## What to do
Turn the lines below into a numbered list, skipping any blank lines and leaving the pictures out.

---------- Data in this exercise ----------

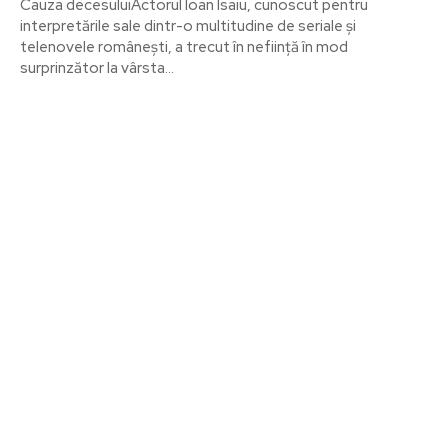
Cauza decesuluiActorul Ioan Isaiu, cunoscut pentru
interpretările sale dintr-o multitudine de seriale și
telenovele românești, a trecut în neființă în mod
surprinzător la vârsta...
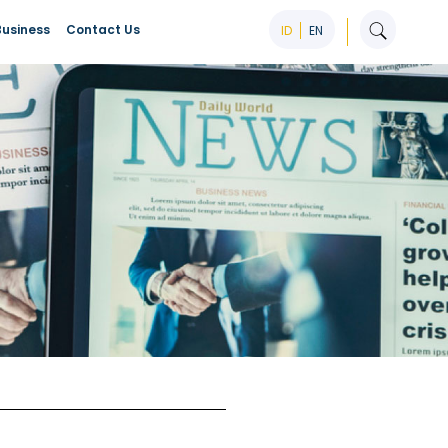
Business
Contact Us
ID
EN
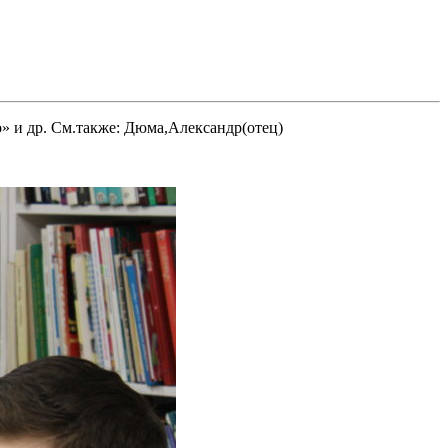
» и др. См.также: Дюма,Александр(отец)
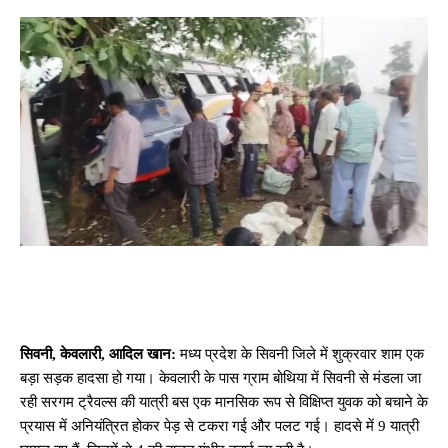
सिवनी, केवलारी, आदिल खान:
मध्य प्रदेश के सिवनी जिले में शुक्रवार शाम एक
बड़ा सड़क हादसा हो गया। केवलारी के पास ग्राम बोथिया में सिवनी से मंडला जा
रही सरगम ट्रैवल्स की यात्री बस एक मानसिक रूप से विक्षिप्त युवक को बचाने के
प्रयास में अनियंत्रित होकर पेड़ से टकरा गई और पलट गई। हादसे में 9 यात्री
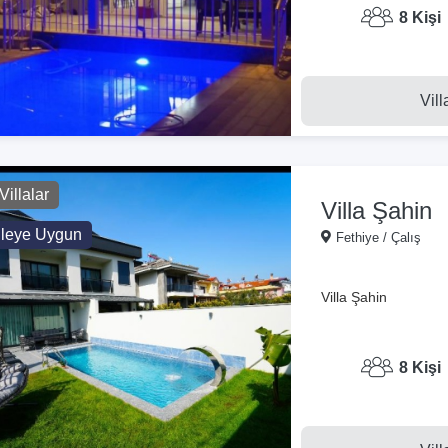
8 Kişi
Vill
Villalar
Villa Şahin
ileye Uygun
Fethiye / Çalış
Villa Şahin
8 Kişi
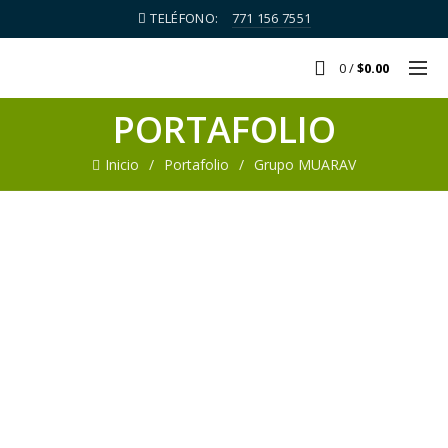
TELÉFONO:
771 156 7551
0
/
$
0.00
PORTAFOLIO
Inicio
Portafolio
Grupo MUARAV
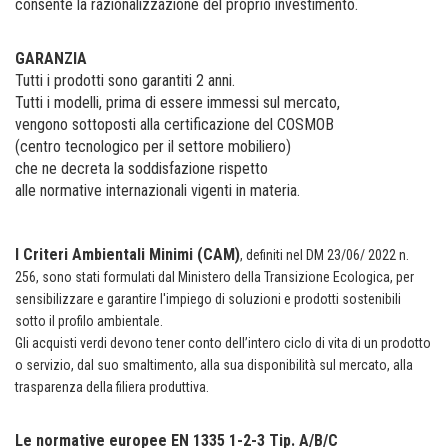
consente la razionalizzazione del proprio investimento.
GARANZIA
Tutti i prodotti sono garantiti 2 anni.
Tutti i modelli, prima di essere immessi sul mercato,
vengono sottoposti alla certificazione del COSMOB
(centro tecnologico per il settore mobiliero)
che ne decreta la soddisfazione rispetto
alle normative internazionali vigenti in materia.
I Criteri Ambientali Minimi (CAM)
,
definiti nel DM 23/06/ 2022 n.
256, sono stati formulati dal Ministero della Transizione Ecologica, per
sensibilizzare e garantire l'impiego di soluzioni e prodotti sostenibili
sotto il profilo ambientale.
Gli acquisti verdi devono tener conto dell’intero ciclo di vita di un prodotto
o servizio, dal suo smaltimento, alla sua disponibilità sul mercato, alla
trasparenza della filiera produttiva.
Le normative europee EN 1335 1-2-3 Tip. A/B/C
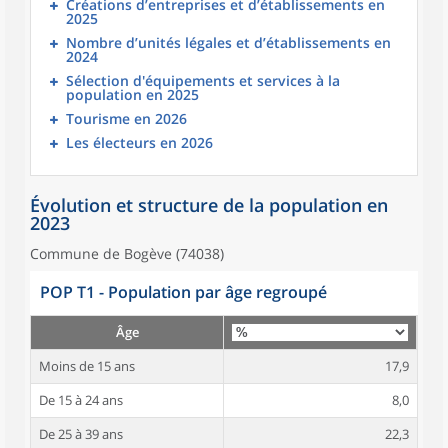
Créations d’entreprises et d’établissements en
2025
Nombre d’unités légales et d’établissements en
2024
Sélection d'équipements et services à la
population en 2025
Tourisme en 2026
Les électeurs en 2026
Évolution et structure de la population en
2023
Commune de Bogève (74038)
POP T1 - Population par âge regroupé
Âge
Moins de 15 ans
17,9
De 15 à 24 ans
8,0
De 25 à 39 ans
22,3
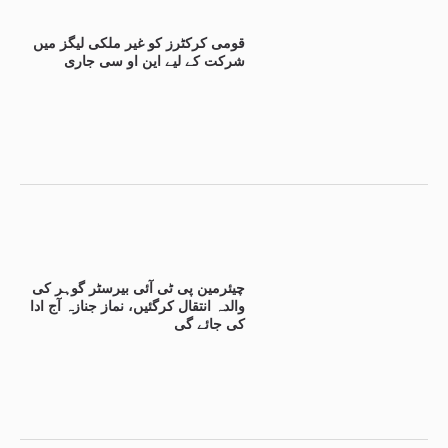
قومی کرکٹرز کو غیر ملکی لیگز میں
شرکت کے لیے این او سی جاری
چیئرمین پی ٹی آئی بیرسٹر گوہر کی
والدہ انتقال کرگئیں، نماز جنازہ آج ادا
کی جائے گی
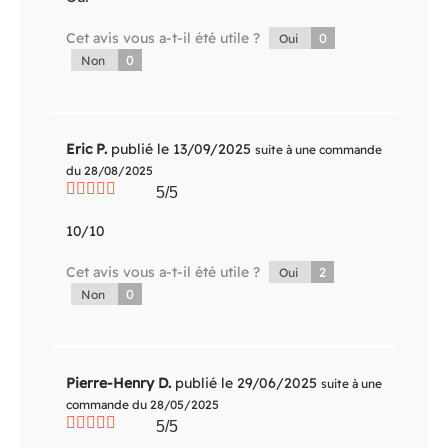
Cet avis vous a-t-il été utile ?
0
Oui
0
Non
Eric P.
publié le 13/09/2025
suite à une commande
du 28/08/2025
5/5
10/10
Cet avis vous a-t-il été utile ?
2
Oui
0
Non
Pierre-Henry D.
publié le 29/06/2025
suite à une
commande du 28/05/2025
5/5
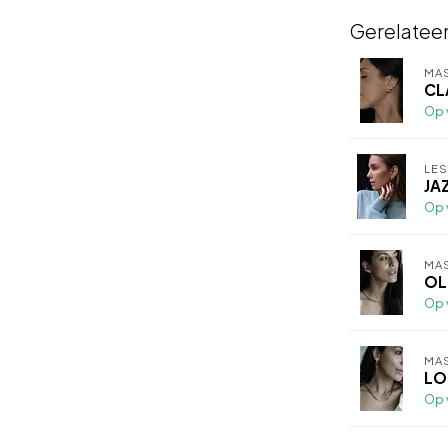
Gerelatee
MA
CL
Op 
LE
JA
Op 
MA
OL
Op 
MA
LO
Op 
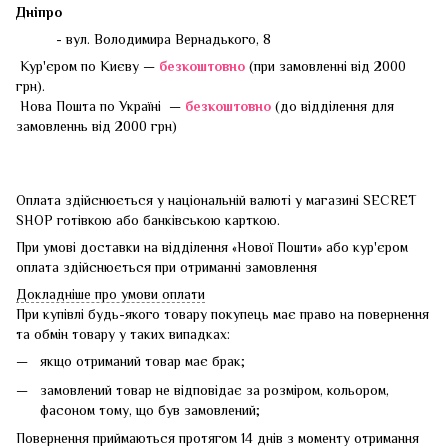
Дніпро
- вул. Володимира Вернадького, 8
Кур'єром по Києву —
безкоштовно
(при замовленні від 2000
грн).
Нова Пошта по Україні —
безкоштовно
(до відділення для
замовленнь від 2000 грн)
Оплата здійснюється у національній валюті у магазині SECRET
SHOP готівкою або банківською карткою.
При умові доставки на відділення «Нової Пошти» або кур'єром
оплата здійснюється при отриманні замовлення
Докладніше про умови оплати
При купівлі будь-якого товару покупець має право на повернення
та обмін товару у таких випадках:
якщо отриманий товар має брак;
замовлений товар не відповідає за розміром, кольором,
фасоном тому, що був замовлений;
Повернення приймаються протягом 14 днів з моменту отримання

----------

## Exercise result
1. Cauza decesuluiActorul Ioan Isaiu, cunoscut pentru
2. interpretările sale dintr-o multitudine de seriale și
3. telenovele românești, a trecut în neființă în mod
4. surprinzător la vârsta...
5. Business
6. Contact Us
7. ID
8. EN
9. » и др. См.также: Дюма,Александр(отец)
10. सिवनी, केवलारी, आदिल खान:
11. मध्य प्रदेश के सिवनी जिले में शुक्रवार शाम एक
12. बड़ा सड़क हादसा हो गया। केवलारी के पास ग्राम बोथिया में सिवनी से मंडला जा
13. रही सरगम ट्रैवल्स की यात्री बस एक मानसिक रूप से विक्षिप्त युवक को बचाने के
14. प्रयास में अनियंत्रित होकर पेड़ से टकरा गई और पलट गई। हादसे में 9 यात्री
15. 8 Kişi
16. Vill
17. Villalar
18. Villa Şahin
19. ileye Uygun
20. Fethiye / Çalış
21. Villa Şahin
22. 8 Kişi
23. TELÉFONO:
24. 771 156 7551
25. 0
26. /
27. $
28. 0.00
29. PORTAFOLIO
30. Inicio
31. Portafolio
32. Grupo MUARAV
33. consente la razionalizzazione del proprio investimento.
34. GARANZIA
35. Tutti i prodotti sono garantiti 2 anni.
36. Tutti i modelli, prima di essere immessi sul mercato,
37. vengono sottoposti alla certificazione del COSMOB
38. (centro tecnologico per il settore mobiliero)
39. che ne decreta la soddisfazione rispetto
40. alle normative internazionali vigenti in materia.
41. I Criteri Ambientali Minimi (CAM)
42. ,
43. definiti nel DM 23/06/ 2022 n.
44. 256, sono stati formulati dal Ministero della Transizione Ecologica, per
45. sensibilizzare e garantire l'impiego di soluzioni e prodotti sostenibili
46. sotto il profilo ambientale.
47. Gli acquisti verdi devono tener conto dell’intero ciclo di vita di un prodotto
48. o servizio, dal suo smaltimento, alla sua disponibilità sul mercato, alla
49. trasparenza della filiera produttiva.
50. Le normative europee EN 1335 1-2-3 Tip. A/B/C
51. Créations d’entreprises et d’établissements en
52. 2025
53. Nombre d’unités légales et d’établissements en
54. 2024
55. Sélection d'équipements et services à la
56. population en 2025
57. Tourisme en 2026
58. Les électeurs en 2026
59. Évolution et structure de la population en
60. 2023
61. Commune de Bogève (74038)
62. POP T1 - Population par âge regroupé
63. Âge
64. Moins de 15 ans
65. 17,9
66. De 15 à 24 ans
67. 8,0
68. De 25 à 39 ans
69. 22,3
70. قومی کرکٹرز کو غیر ملکی لیگز میں
71. شرکت کے لیے این او سی جاری
72. چیئرمین پی ٹی آئی بیرسٹر گوہر کی
73. والدہ انتقال کرگئیں، نماز جنازہ آج ادا
74. کی جائے گی
75. Cet avis vous a-t-il été utile ?
76. 0
77. Oui
78. 0
79. Non
80. Eric P.
81. publié le 13/09/2025
82. suite à une commande
83. du 28/08/2025
84. 5/5
85. 10/10
86. Cet avis vous a-t-il été utile ?
87. 2
88. Oui
89. 0
90. Non
91. Pierre-Henry D.
92. publié le 29/06/2025
93. suite à une
94. commande du 28/05/2025
95. 5/5
96. Gerelatee
97. MA
98. CL
99. Op 
100. LE
101. JA
102. Op 
103. MA
104. OL
105. Op 
106. MA
107. LO
108. Op 
109. Дніпро
110. - вул. Володимира Вернадького, 8
111. Кур'єром по Києву —
112. безкоштовно
113. (при замовленні від 2000
114. грн).
115. Нова Пошта по Україні —
116. безкоштовно
117. (до відділення для
118. замовленнь від 2000 грн)
119. Оплата здійснюється у національній валюті у магазині SECRET
120. SHOP готівкою або банківською карткою.
121. При умові доставки на відділення «Нової Пошти» або кур'єром
122. оплата здійснюється при отриманні замовлення
123. Докладніше про умови оплати
124. При купівлі будь-якого товару покупець має право на повернення
125. та обмін товару у таких випадках:
126. якщо отриманий товар має брак;
127. замовлений товар не відповідає за розміром, кольором,
128. фасоном тому, що був замовлений;
129. Повернення приймаються протягом 14 днів з моменту отримання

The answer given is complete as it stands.